*JOUW OPDRACHT*: Zet de les over Johannes 9 hieronder voort, te beginnen na de laatste zin.

== GESELECTEERDE TEKST ==

Bibliotheek
Les 69: Johannes 9


Les 69

Johannes 9

Inleiding

Jezus geneest een blindgeborene. De Farizeeën ondervragen de man en werpen hem uit de synagoge omdat hij Jezus niet als zondaar wil veroordelen omdat Hij hem op de sabbatdag genezen heeft. De Heiland zoekt de man op en de man aanbidt Jezus als de Zoon van God.

Lessuggesties

Johannes 9:1–7

Jezus geneest een blindgeborene

Neem een krantenartikel mee naar de les dat gaat over iemand die tegenspoed ondervonden heeft. Vat het artikel samen of zet de krantenkop op het bord.

  • Wie hebben er nog meer tegenspoed ondervonden?

Wijs de cursisten erop dat sommige mensen zich afvragen waarom God toestaat dat ze door grote tegenspoed getroffen worden.

Laat de cursisten bij hun studie van Johannes 9:1–5 zoeken naar een waarheid die verduidelijkt waarom God toestaat dat we door tegenspoed getroffen worden.

===
== OEFENGEGEVENS ==

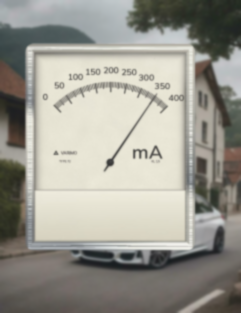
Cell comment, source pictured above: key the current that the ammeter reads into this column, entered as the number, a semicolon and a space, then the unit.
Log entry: 350; mA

===

*ANTWOORDVAK*:
Laat een cursist Johannes 9:1–2 voorlezen. Vraag de klas mee te lezen en te letten op de tegenspoed waar deze man mee geconfronteerd werd. Vraag de cursisten naar hun bevindingen.

  • Wat vroegen de discipelen in vers 2 over de oorzaak van de tegenspoed van de man?

Leg uit dat velen in die tijd, net als sommigen in onze tijd, geloofden dat tegenspoed het gevolg was van zonden die de mensen of hun ouders begaan hadden. (U kunt de cursisten er ook op wijzen dat uit de vraag van de discipelen blijkt dat ze ervan uitgingen dat er een voorsterfelijk leven is.)

  • Denk je dat die overtuiging klopt? Waarom wel of waarom niet?

Laat een cursist Johannes 9:3–5 voorlezen. Vraag de klas om mee te lezen en te letten op de leringen van de Heiland over de blindheid van de man.

  • Wat betekent ‘opdat de werken van God in hem geopenbaard zouden worden’ (vers 3)?

  • Welke waarheid kunnen we uit de leringen van de Heiland in dit vers over onze tegenspoed leren? (De strekking van de antwoorden van de cursisten dient de volgende waarheid te omvatten: God kan door middel van onze tegenspoed zijn werken en macht tonen.

Leg uit dat, hoewel onze tegenspoed veel verschillende oorzaken kan hebben, God onze moeilijkheden kan gebruiken om zijn rechtschapen doeleinden te bereiken.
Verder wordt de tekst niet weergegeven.